* _The task_: In the listing below, find the line containing "6: (349, 77, 1.65)" and the line containing "18: (34, 167, 1.45)". Repeat exactly those two lines and every line between them.
━━━━━━━━━━━━━━━━━━━━
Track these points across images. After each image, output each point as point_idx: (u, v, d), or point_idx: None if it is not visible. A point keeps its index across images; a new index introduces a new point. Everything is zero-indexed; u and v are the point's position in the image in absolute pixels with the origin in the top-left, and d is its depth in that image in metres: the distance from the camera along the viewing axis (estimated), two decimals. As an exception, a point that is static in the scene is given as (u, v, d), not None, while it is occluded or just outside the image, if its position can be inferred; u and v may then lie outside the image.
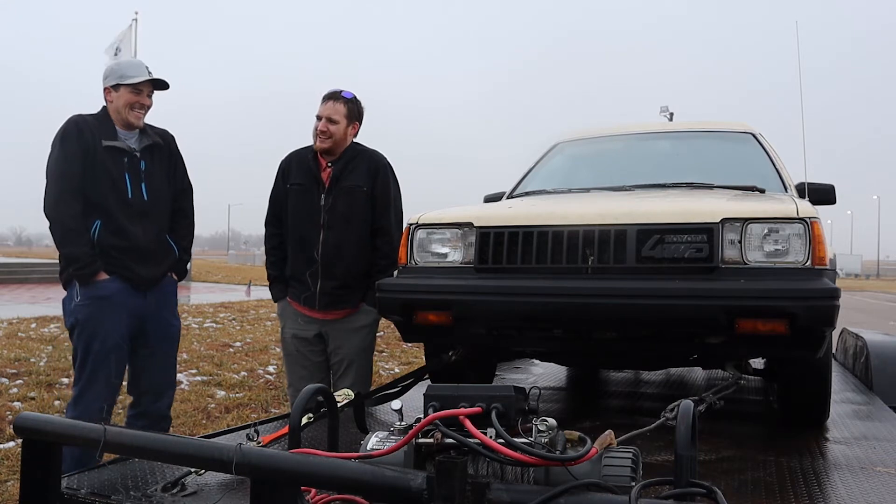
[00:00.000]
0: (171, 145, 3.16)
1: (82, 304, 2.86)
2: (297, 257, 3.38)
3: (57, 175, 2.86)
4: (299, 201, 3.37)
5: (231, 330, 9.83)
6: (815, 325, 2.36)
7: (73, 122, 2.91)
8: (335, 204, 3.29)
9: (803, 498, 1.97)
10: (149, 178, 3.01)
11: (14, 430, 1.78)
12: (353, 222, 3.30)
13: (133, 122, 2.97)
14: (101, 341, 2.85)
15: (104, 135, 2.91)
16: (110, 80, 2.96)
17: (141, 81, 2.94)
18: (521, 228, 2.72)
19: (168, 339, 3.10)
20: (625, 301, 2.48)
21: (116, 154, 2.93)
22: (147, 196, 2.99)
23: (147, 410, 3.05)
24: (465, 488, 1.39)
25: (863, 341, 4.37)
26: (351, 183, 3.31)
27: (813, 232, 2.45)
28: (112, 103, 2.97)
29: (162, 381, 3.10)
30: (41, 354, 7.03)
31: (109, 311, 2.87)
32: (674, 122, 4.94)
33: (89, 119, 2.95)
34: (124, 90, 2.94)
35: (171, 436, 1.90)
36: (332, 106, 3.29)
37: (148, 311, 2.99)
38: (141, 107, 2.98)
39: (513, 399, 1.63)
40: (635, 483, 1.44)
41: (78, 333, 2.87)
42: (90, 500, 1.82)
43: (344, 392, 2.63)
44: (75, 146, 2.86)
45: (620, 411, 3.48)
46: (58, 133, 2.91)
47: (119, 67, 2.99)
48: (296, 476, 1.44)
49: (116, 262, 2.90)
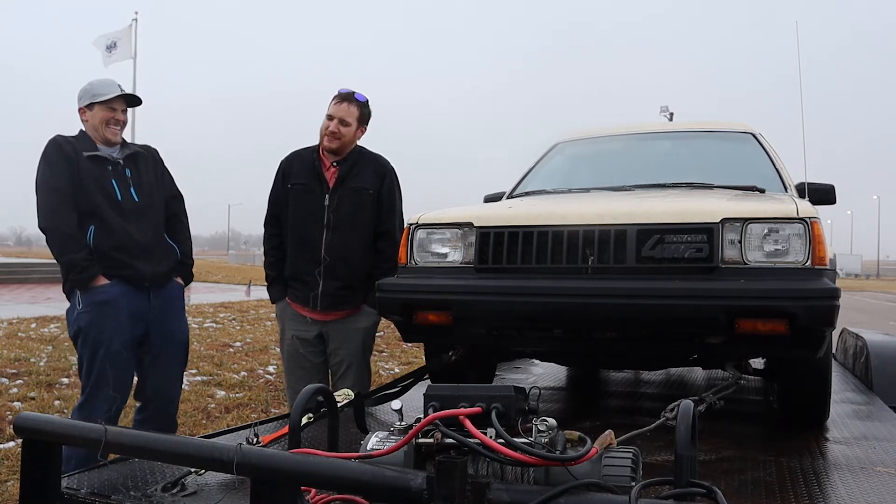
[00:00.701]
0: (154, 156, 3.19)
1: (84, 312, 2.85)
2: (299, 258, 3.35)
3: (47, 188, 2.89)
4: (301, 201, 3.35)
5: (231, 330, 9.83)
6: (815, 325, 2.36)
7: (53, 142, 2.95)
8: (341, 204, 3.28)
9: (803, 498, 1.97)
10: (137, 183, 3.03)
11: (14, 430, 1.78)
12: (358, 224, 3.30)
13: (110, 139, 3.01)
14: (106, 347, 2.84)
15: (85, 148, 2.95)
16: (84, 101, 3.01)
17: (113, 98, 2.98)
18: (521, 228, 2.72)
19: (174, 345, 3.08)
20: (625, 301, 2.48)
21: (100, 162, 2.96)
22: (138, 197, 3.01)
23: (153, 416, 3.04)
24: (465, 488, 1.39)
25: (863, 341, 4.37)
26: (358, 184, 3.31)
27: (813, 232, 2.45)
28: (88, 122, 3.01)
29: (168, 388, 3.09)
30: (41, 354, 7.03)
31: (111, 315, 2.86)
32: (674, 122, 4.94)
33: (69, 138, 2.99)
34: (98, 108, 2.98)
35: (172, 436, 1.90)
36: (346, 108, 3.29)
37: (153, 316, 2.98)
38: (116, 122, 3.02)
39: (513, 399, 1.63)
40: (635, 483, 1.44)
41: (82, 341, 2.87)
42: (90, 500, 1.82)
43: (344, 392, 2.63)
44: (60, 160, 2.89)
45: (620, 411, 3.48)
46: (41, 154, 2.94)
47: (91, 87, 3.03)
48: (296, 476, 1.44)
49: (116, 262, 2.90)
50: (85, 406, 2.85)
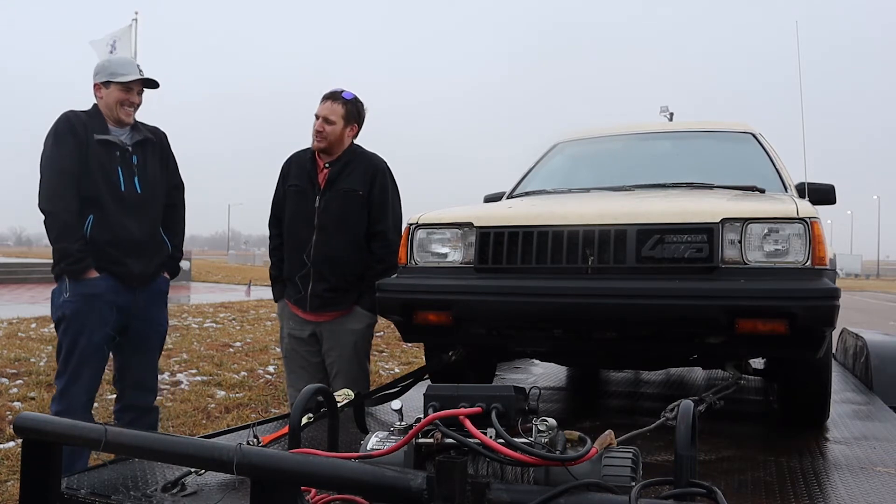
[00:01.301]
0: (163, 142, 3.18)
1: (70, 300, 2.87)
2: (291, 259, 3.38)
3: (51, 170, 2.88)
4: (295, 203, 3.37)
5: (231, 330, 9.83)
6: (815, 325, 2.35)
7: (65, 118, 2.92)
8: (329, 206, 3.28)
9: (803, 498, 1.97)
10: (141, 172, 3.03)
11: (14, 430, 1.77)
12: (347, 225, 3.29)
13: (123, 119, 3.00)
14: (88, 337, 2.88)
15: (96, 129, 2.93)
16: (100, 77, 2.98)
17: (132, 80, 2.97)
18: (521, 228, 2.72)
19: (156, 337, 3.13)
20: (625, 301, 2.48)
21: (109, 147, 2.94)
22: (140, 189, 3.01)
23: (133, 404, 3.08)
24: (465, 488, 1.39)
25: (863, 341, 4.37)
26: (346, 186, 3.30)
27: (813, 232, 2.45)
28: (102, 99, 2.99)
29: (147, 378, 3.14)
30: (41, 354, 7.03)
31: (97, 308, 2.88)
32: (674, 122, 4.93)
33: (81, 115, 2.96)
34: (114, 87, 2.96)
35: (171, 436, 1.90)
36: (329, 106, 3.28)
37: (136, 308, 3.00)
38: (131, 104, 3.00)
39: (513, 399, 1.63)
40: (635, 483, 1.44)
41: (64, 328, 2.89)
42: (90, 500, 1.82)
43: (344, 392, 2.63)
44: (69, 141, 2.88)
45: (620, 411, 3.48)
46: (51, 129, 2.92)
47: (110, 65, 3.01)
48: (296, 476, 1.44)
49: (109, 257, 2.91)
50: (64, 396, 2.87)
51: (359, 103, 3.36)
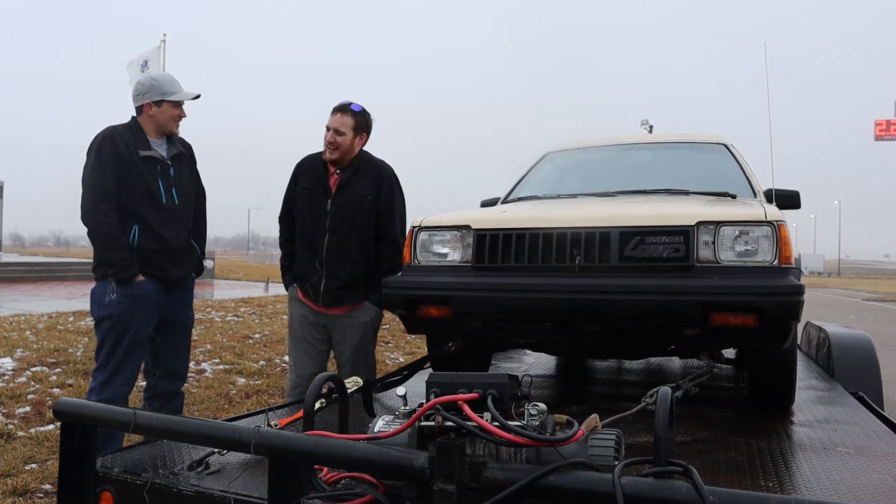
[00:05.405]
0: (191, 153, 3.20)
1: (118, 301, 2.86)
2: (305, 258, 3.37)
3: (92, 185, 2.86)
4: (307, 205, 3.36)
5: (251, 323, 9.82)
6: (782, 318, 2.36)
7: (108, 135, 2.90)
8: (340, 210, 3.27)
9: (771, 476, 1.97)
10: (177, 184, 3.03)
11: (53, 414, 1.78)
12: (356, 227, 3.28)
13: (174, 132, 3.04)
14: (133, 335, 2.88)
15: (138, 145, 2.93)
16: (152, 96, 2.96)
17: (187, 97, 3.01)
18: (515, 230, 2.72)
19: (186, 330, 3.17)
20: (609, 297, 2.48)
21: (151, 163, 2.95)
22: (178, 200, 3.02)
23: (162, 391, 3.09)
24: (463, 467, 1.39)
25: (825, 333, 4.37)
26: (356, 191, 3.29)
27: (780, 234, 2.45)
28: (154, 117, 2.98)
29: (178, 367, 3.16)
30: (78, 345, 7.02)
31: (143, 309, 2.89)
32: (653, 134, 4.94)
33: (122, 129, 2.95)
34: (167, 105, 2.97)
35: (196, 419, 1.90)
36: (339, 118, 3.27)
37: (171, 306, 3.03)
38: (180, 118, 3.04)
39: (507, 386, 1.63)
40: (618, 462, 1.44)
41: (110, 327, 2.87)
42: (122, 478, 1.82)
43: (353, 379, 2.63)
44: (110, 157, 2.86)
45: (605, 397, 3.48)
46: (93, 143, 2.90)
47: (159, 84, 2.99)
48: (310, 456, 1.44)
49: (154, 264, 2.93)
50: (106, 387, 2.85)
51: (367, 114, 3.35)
━━━━━━━━━━━━━━━━━━━━
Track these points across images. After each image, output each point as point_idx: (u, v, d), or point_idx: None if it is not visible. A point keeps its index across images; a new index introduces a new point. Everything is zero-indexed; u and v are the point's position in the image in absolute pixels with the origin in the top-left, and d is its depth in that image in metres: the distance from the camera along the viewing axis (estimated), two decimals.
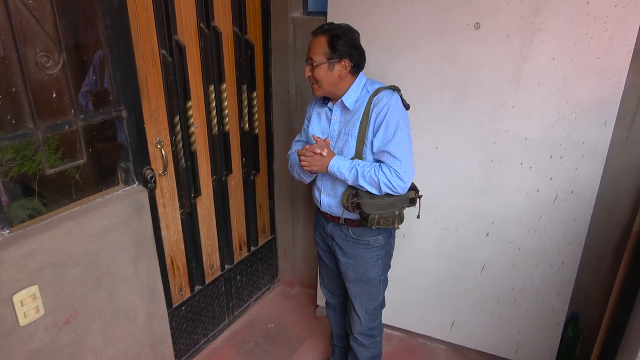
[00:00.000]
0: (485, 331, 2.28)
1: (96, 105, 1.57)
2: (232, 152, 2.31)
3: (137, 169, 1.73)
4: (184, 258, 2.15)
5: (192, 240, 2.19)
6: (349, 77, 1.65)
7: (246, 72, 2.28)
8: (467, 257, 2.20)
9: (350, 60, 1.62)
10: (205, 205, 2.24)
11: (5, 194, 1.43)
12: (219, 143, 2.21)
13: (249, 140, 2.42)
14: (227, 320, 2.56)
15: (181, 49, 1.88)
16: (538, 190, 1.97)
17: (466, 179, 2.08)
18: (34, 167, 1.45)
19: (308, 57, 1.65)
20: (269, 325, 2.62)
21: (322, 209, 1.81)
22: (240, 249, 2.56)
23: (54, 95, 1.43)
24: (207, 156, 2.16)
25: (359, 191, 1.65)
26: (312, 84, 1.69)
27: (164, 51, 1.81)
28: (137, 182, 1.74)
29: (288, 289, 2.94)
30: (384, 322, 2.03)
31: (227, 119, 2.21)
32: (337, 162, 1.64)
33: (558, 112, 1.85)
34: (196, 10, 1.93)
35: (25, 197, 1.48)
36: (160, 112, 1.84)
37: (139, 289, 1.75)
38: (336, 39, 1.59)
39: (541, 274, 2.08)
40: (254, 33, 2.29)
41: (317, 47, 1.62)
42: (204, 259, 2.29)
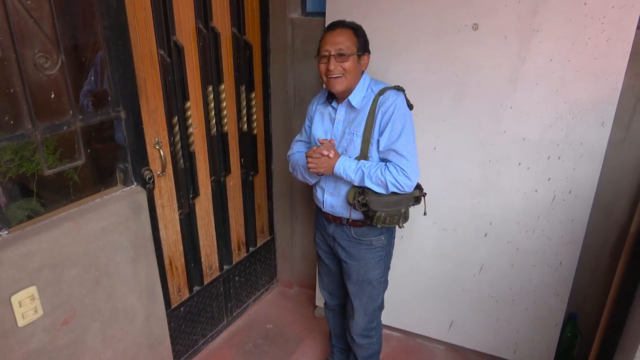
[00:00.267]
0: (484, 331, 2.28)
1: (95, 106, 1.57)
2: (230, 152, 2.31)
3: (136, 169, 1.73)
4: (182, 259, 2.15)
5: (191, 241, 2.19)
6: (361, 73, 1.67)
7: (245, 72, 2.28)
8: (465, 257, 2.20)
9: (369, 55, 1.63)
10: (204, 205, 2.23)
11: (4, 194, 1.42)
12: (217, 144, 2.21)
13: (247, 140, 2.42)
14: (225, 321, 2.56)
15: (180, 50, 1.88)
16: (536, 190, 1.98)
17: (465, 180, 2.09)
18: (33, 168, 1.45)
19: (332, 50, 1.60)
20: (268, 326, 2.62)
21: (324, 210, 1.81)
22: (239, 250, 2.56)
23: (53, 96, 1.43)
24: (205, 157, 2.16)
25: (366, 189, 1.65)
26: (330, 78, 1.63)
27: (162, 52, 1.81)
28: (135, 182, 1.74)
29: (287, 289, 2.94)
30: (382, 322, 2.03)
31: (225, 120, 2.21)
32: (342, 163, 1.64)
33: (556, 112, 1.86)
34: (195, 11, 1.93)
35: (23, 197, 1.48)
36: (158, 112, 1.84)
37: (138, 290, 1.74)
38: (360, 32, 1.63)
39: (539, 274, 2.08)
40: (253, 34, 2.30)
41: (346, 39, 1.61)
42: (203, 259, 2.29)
━━━━━━━━━━━━━━━━━━━━
* _Result of the task_:
6: (349, 77, 1.65)
7: (246, 72, 2.28)
8: (467, 257, 2.20)
9: (350, 60, 1.62)
10: (205, 205, 2.24)
11: (5, 194, 1.43)
12: (219, 143, 2.21)
13: (249, 140, 2.42)
14: (227, 320, 2.56)
15: (181, 49, 1.88)
16: (538, 190, 1.97)
17: (466, 179, 2.08)
18: (34, 167, 1.45)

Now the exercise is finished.